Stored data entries
:::

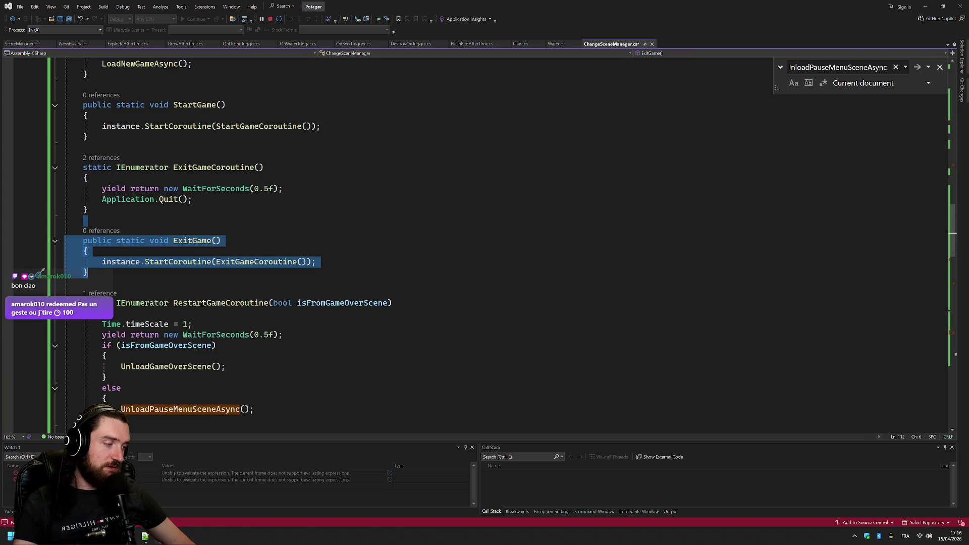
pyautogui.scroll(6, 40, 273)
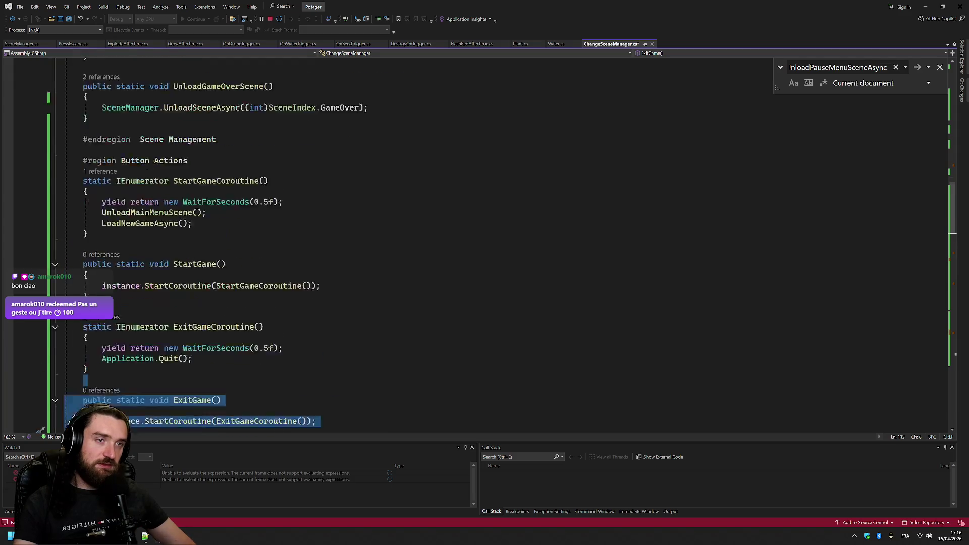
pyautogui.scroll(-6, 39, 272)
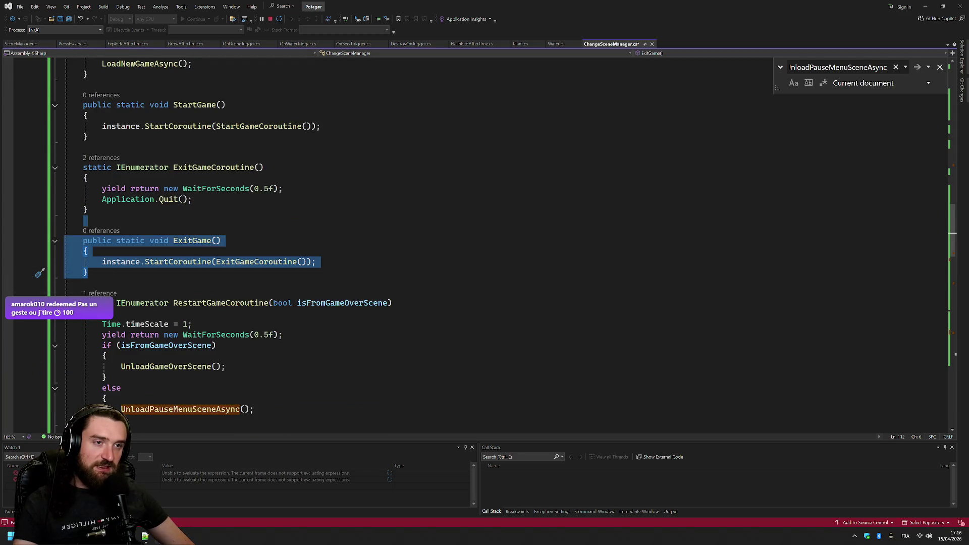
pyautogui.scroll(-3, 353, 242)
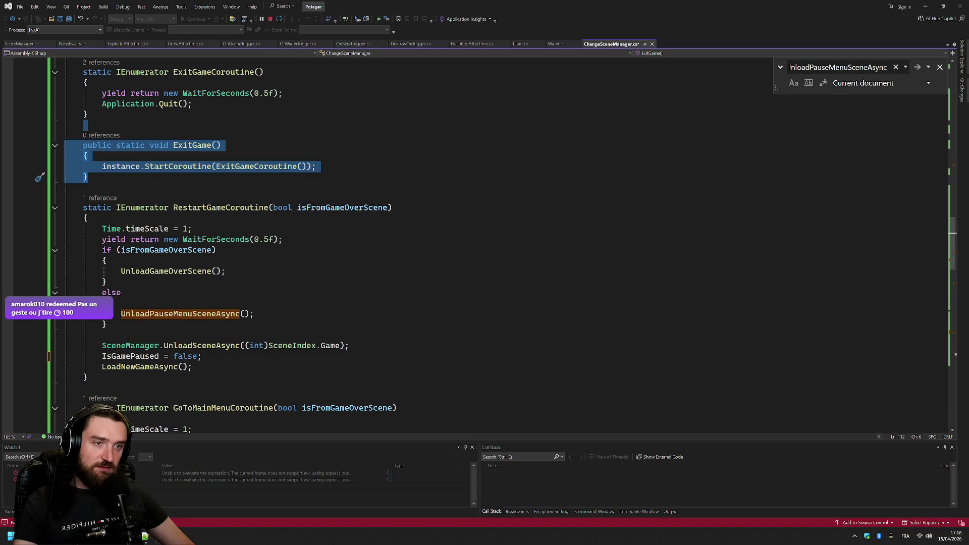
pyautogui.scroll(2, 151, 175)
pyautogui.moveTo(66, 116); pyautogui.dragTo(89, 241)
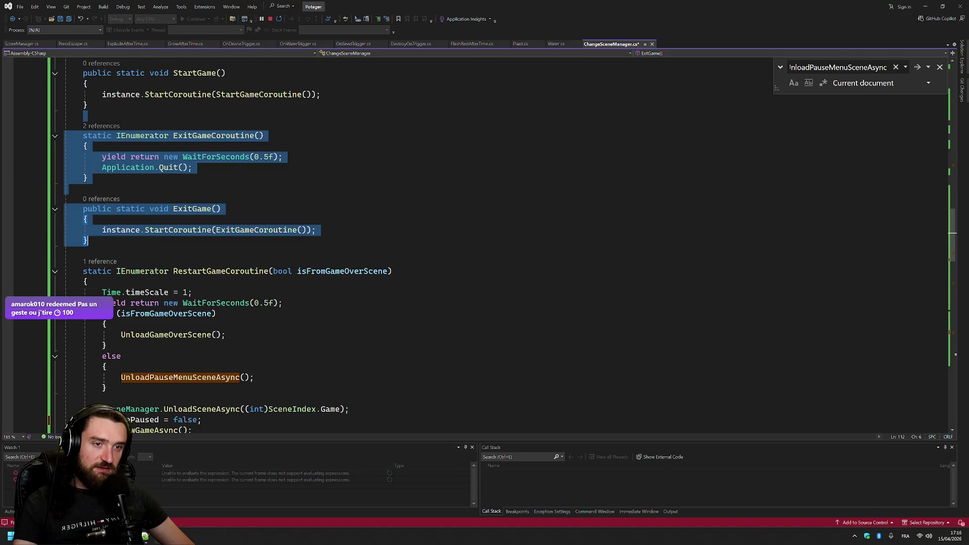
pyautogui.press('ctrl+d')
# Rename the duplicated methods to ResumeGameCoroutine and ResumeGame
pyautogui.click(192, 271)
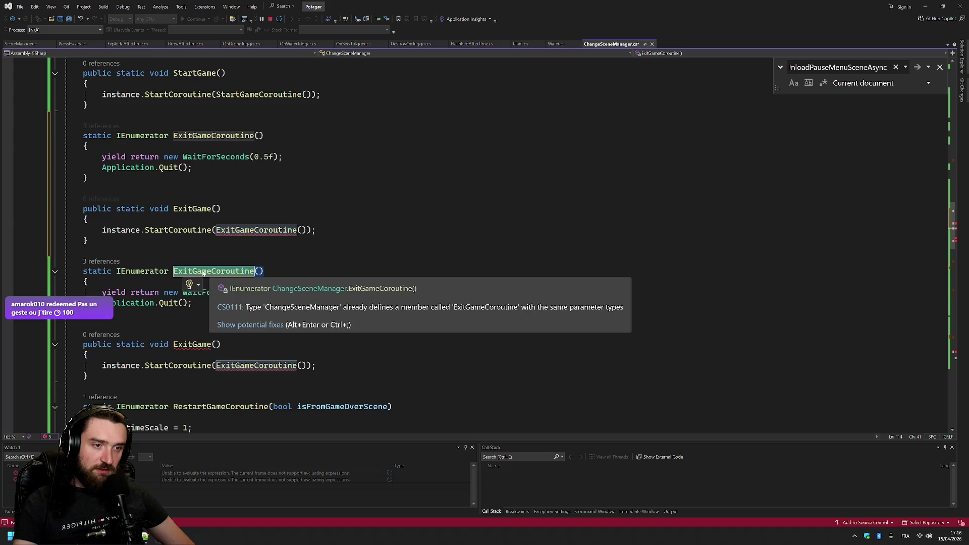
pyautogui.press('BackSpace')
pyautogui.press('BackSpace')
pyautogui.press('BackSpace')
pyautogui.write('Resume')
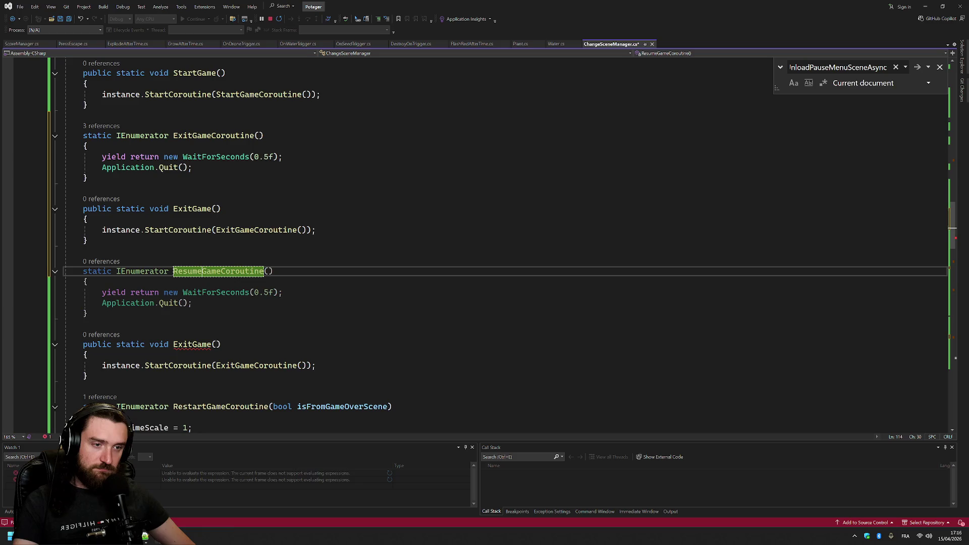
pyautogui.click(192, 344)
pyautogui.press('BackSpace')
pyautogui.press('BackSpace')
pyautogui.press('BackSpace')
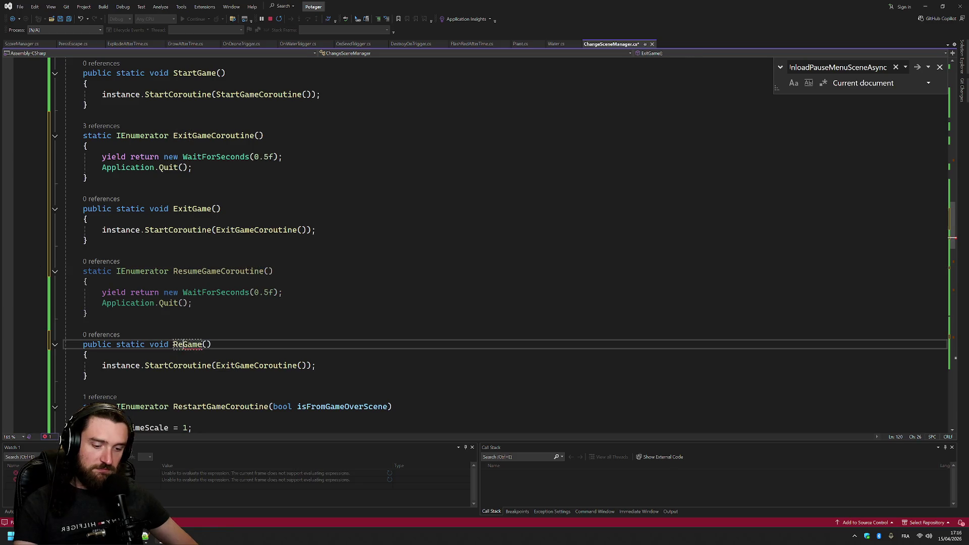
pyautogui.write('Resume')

:::

> **What you are asked to do**: Exact wording is required throughout: write out all the records, but no pictures.

> **Solved exercise**:
pyautogui.scroll(6, 40, 273)
pyautogui.scroll(-6, 39, 272)
pyautogui.scroll(-3, 353, 242)
pyautogui.scroll(2, 151, 175)
pyautogui.moveTo(66, 116); pyautogui.dragTo(89, 241)
pyautogui.press('ctrl+d')
# Rename the duplicated methods to ResumeGameCoroutine and ResumeGame
pyautogui.click(192, 271)
pyautogui.press('BackSpace')
pyautogui.press('BackSpace')
pyautogui.press('BackSpace')
pyautogui.write('Resume')
pyautogui.click(192, 344)
pyautogui.press('BackSpace')
pyautogui.press('BackSpace')
pyautogui.press('BackSpace')
pyautogui.write('Resume')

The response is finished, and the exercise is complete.